Going async with Azure and the PHP SDK for a massive performance boost

Regular readers will know that I make extensive use of Azure Table Storage in both Report URI and Security Headers. As Report URI has grown and we’re now processing billions of reports per month for our users we’re always interested in performance or efficiency savings wherever possible. We recently launched a whole new bunch of features and behind the scenes there was a pretty sweet performance tweak.




A quick intro to Table Storage

I have loads of blogs on our use of table storage so you can always dig into those if you want the technical details but at a really high level Table Storage is a key:value store. You can put something in with a key and then query it back out with the key, and, well, that’s pretty much it! The key is actually a combination of two parts, called the Partition Key and Row Key, which allow for some flexibility when querying, and entities (rows for relational database people) can have properties (columns, except no schema). We put reports into Table Storage using a variety of PK and RK combinations that allow us to query them out really efficiently and we also store a running counter that we increment ourselves as that’s faster and easier than trying to count all of the rows when you’re looking for something like the total number of reports for a given day for example.

PK: csp26092018
RK: total
count: 12489


The problem

If we want to draw a graph of CSP reports for the last week then we need to pull back 7 entities, the total count for today and the 6 previous days.

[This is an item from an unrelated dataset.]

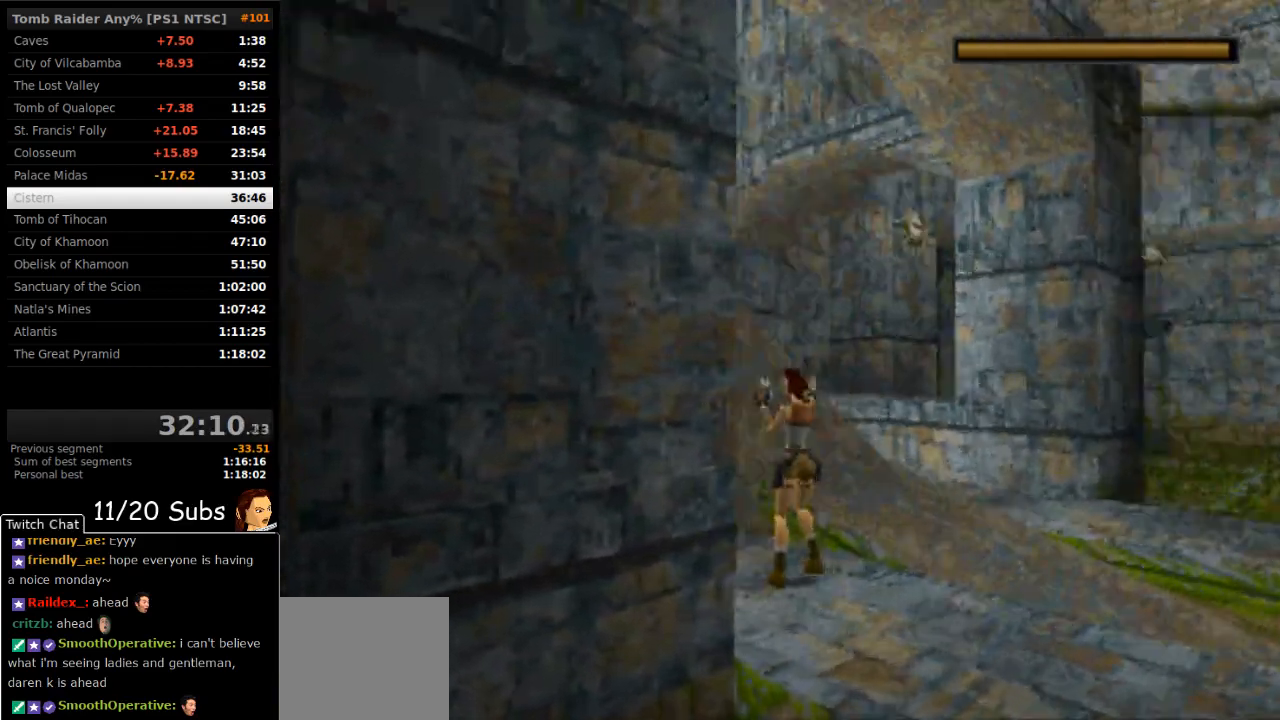
{"buttons": [], "right_stick": "center", "events": [[217, "TRIANGLE", "down"], [367, "TRIANGLE", "up"], [500, "DPAD_LEFT", "up"]]}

for ($i = 0; $i < $unitsToGoBack; $i++) {
    partitionKey = $reportType . date('dmY', strtotime("-{$i} days"));
    try {
        $entity = $this->tableRestProxy->getEntity($this->table_name, $partitionKey, 'total')->getEntity();


These 7 getEntity() calls are made against Table Storage sequentially and they get us the data we need to plot onto the graph, we can now return the page and draw the graph for the user. This all works really well and we can go up to the last month in this fashion without any real performance worry because Table Storage is seriously fast. When we switch to looking at reports for a whole month, and say the last 6 months, we don’t pull out 180 counts for each day, we also maintain a count for the month so we can just retrieve that, requiring only 6 getEntity() calls. What happens when we can’t work around many calls like that though? In the last update I wanted to add an overview graph for the last 7 days for all report types. That meant I needed to get the day count for each of the 7 days for each of the 5 report types we support, CSP, HPKP, CT, XSS and Staple. That means 35 sequential calls into Table Storage and while Table Storage is really fast, we’re getting into territory where that many sequential calls is starting to be too many. To add to that problem we also went and added 4 new reports types didn’t we… That now means we need 63 sequential getEntity() calls into Azure to get all of the entities needed to render the graph, not good. There’s really no way for us to change or get around requiring that many calls, we just needed to do them faster and that meant we needed to async them.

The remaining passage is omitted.